この通級学級に通っている子供たちは、何かしらの困り感を抱えています。それは発達障害の特性であったりと様々です。現在、文科省の試算では、通常学級の中に知的障害を伴わない発達障害傾向のある子ども達が約6.5%学級の中にいます。この発達障害は先天的な障害ではありますが、外見的には見えにくい、わかりにくい障害です。その為、必ずしも幼少期の時に障害に気付くとは限りません。小学校に通うようになってから、その特性が誘引され、抑うつ・不安状態などから不登校につながり、何かしらの不適応状態が学校生活の中で顕著に出るようになります。中には、この通級指導に乗らない隠れたグレーゾーンの児童もいます。そしてその子供たちの状態が悪化し不登校になってから、やっと通級指導に乗るという子ども達を現に私は地元の小学校でも見てきました。

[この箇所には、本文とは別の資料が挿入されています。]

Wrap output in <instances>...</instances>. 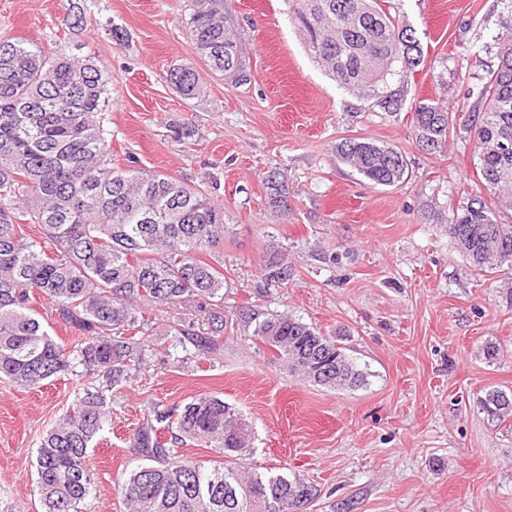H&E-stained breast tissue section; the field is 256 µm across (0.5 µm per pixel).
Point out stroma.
<instances>
[{"label":"stroma","instance_id":"1","mask_svg":"<svg viewBox=\"0 0 512 512\" xmlns=\"http://www.w3.org/2000/svg\"><path fill=\"white\" fill-rule=\"evenodd\" d=\"M187 4L86 0V22L74 29L69 0H0V37L92 53L105 66L115 160L134 157L137 168L224 204V337L209 350L153 354L113 389L112 427L88 457L96 491L83 512H124L118 483L139 463L134 430L153 406L174 409L201 393L249 419L246 467L318 487L309 512H512V419L493 420L479 403L493 389L512 394V261L477 274L448 236L453 208L480 191L468 134L431 152L412 132L419 102L474 107L467 89L496 67L512 0H391L423 50L396 113L313 62L284 0H224L249 80L211 74L188 36ZM111 24L128 42L108 35ZM177 64L197 69L202 97L183 99L167 82ZM345 137L397 148L409 178L372 185L337 157ZM272 169L288 181L285 216L269 204ZM272 244L290 277L266 291ZM243 310L335 336L364 384L291 376L240 320ZM82 386L70 374L34 389L0 377V512H42L37 448Z\"/></svg>","mask_w":512,"mask_h":512}]
</instances>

これまで、発達障害は社会的な整備が乏しかったために、個々に合わせた適切な対応や支援が未整備のままでした。現場でも親と子が心を共有できないという悩みが増えています。学校支援の在り方が今後問われている状況との話を専門機関からも伺っています。

まだこの通級指導に上がってくる子供たちは救われると私は確信しています。

しかし、この支援に乗らない子ども達をどのように支援していくのか。

通常学級の中にいるグレーゾーンの子ども達に対しての的確な対応と支援を行うためには、教員それぞれの意識を向上させ、どのクラスにも困り感を持った子供たちが必ず存在することから認識を共有し理解を深めなくていかなくてはいけません。その子供たちに対する十分な理解と支援を行うためには、発達障害という特性を正しい理解で知ること、その個人の特性に合った支援を的確に行うこと、現場力を高めることが求められます。

各学年の年齢によって発達障害の特性の出方は変わってきます。

低学年のうちは学習のむずかしさや多動性や衝動性が顕著に出ていても、高学年になると多動性や衝動性は目立たなくなり、こだわりやコミュニケーション障害による生活のしづらさやトラブルの面が顕著に出てきます。

そのような特性を持ち合わせている子供たちに対して、どのように対応し、どのようにその状況を改善させていくのか、その対応を的確に学校が通常学級の中で行えば2次的な症状(抑うつ症状・対人恐怖・集団恐怖など)を早期に予防することができます。

この通級指導学級の支援方法は通常学級にいるグレーゾーンの児童たちにも拡充して行うべきであり、特別支援教育を視点に入れたユニバーサルデザインの教育に落とし込むべき内容でもあると私は考えます。